My passenger and my kids were silent, which could have been a good thing. I simply said, "Don't worry. Everything is going to be okay." It's been my mantra ever since I was just a child, and I figured if I said it enough, it would be true.
Internally, I was dealing with my own demons. Granted this wasn't like the Southern California weather we were so used to, but still had I paid more attention we'd not be facing a potentially nightmarish situation. And there we were in that frozen snowy place crawling along on a dangerous highway in the dark in November. Now look what you've done! How do you feel now that you put your loved ones in danger just because it's your birthday.
I glanced in my rear-view mirror looking for anything resembling a car--maybe a bumper or the curve of a car fender. Nothing there, or was there? If there were more cars, hopefully they were driving as slow as I was. Either we were lucky because there wasn't any traffic, or there were more vehicles on the road, which made it potentially more dangerous. I wasn't sure whether to be thankful or afraid. I silently prayed that if there was a driver behind me, which I couldn't see, he was more skilled at driving in this type of weather conditions or at least didn't do anything equally stupid.
"I'm dying for a cigarette," my passenger said.
I'm thinking, What the hell? . Instead I said, "You'd have to open the window, so no. I'm sorry, but it's already freezing in here. Would you like to drive?"
"No," he replied.
I sagged inwardly. I really could have used a break. He no longer seemed sensitive to my needs. It was my first hint that it wasn't going to work out for us, and now I wasn't sure I wanted that anyway.
Movement in my left lane mirror caught my attention. I held my breath as a car slowly emerged from the dense fog. It crept past me. I would have kept with him, but wondered if that might be worse than chugging along by myself.
"Mom, It's really getting cold back here," my teenage aon said.
He hadn't spoken the whole time since we had left the restaurant. I knew he wouldn't complain unless he was very cold. Our car heater had been on earlier, but my feet felt like burnt toast, so I had turned it down or off before that. "I know it's cold, son and I'm sorry for that. I know it's taking so long, but I have to be careful." Then I remembered. "There should be a blanket on the back seat. Get it and bundle yourself up, even head and your feet, if you can. I'll turn up the heat."
It had to be the longest drive and the most silent one we'd ever taken. Normally, we might have been home in about thirty minutes, but at the moment it seemed like it was taking hours. It didn't matter when we got there, as long as we did at all.
I tried to refocus. I envisioned us stepping through our doorway, heading toward the bedrooms, and me getting my little one ready and tucked into bed, and wrapping myself up in a warm blanket.

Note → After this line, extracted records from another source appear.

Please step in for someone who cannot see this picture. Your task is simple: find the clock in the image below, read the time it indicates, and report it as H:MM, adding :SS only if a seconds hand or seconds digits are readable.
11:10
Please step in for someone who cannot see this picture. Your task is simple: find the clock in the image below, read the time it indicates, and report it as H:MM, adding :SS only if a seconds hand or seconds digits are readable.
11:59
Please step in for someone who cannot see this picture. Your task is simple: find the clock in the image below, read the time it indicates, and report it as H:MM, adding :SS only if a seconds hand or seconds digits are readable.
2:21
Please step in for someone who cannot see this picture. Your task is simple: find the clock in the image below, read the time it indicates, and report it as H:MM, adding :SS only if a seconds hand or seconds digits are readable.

I'm not sure how long it took to get home, but I'm betting on maybe three or four hours, or at least it seemed that way. I knew the angels were watching over us.

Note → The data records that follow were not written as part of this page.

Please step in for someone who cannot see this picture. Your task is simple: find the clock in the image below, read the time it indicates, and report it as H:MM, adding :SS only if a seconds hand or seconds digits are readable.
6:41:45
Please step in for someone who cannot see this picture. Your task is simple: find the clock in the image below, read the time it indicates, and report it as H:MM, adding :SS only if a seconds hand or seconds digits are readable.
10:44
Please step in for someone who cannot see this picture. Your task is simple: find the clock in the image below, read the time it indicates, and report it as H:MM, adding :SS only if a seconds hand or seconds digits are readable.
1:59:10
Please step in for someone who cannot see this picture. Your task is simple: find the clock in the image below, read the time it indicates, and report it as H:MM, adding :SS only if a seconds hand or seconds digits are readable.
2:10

Finally, I was able to think a little bit more about the experience. Anything could have happened that night. Thank god, the worst hadn't. Our car was not damaged, and none of us were hurt. The worst part was my negative thoughts and how it made me feel.
At the same time, I realized that although I had put us in that situation I had also got us home safely. I could have let my ex-husband take over the wheel. Maybe I knew that if he had, I might feel worse since he'd have to fix the problem I had caused. It wasn't his fault.
No. In the future I'd be more careful about my choices. We'd not be doing that again.
I reflected on how that related to other choices I'd made. Maybe that is what life is about anyway--choices.
One choice lets you experience things you might not have if you'd made a different one. One might be safer, and the other not so safe, yet maybe some kind of weird adventure.